The whole listing that follows is to be restated word for word, images excluded.

■ Stored data

--

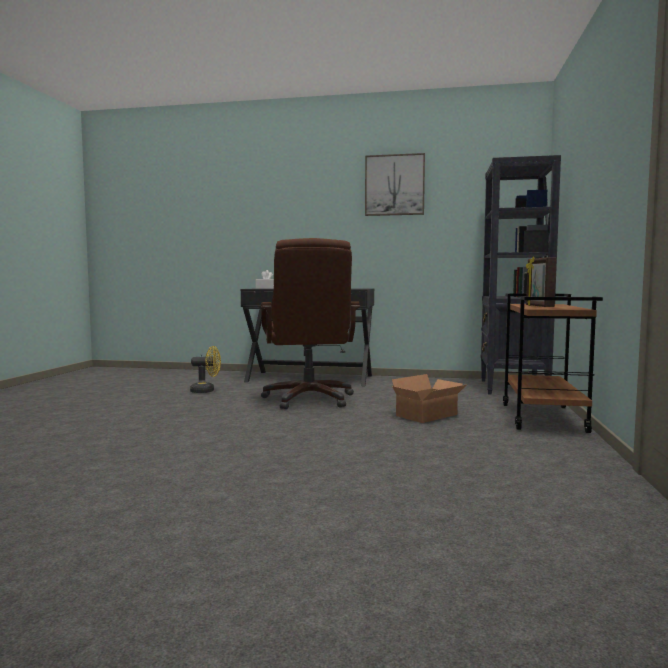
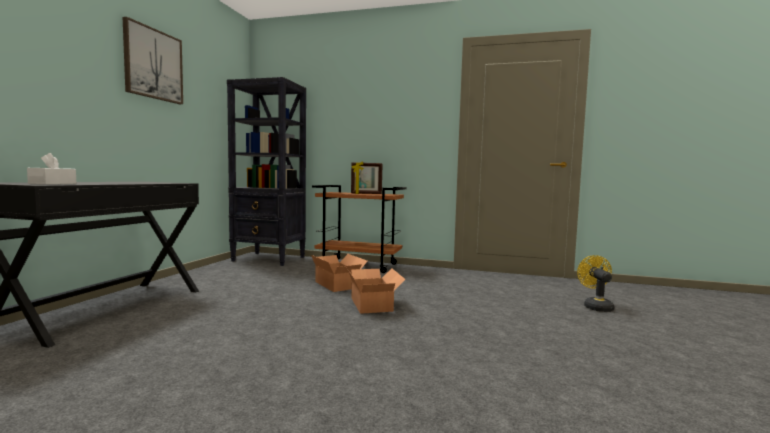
camera: 85 degrees left, 0 degrees up
yellow fan [190,346,221,393] -> yellow fan moved to [577,255,614,312]
brown office chair [261,238,360,409] -> none
none -> cardboard box [346,267,406,314]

--

■ Result of this exercise
camera: 85 degrees left, 0 degrees up
yellow fan [190,346,221,393] -> yellow fan moved to [577,255,614,312]
brown office chair [261,238,360,409] -> none
none -> cardboard box [346,267,406,314]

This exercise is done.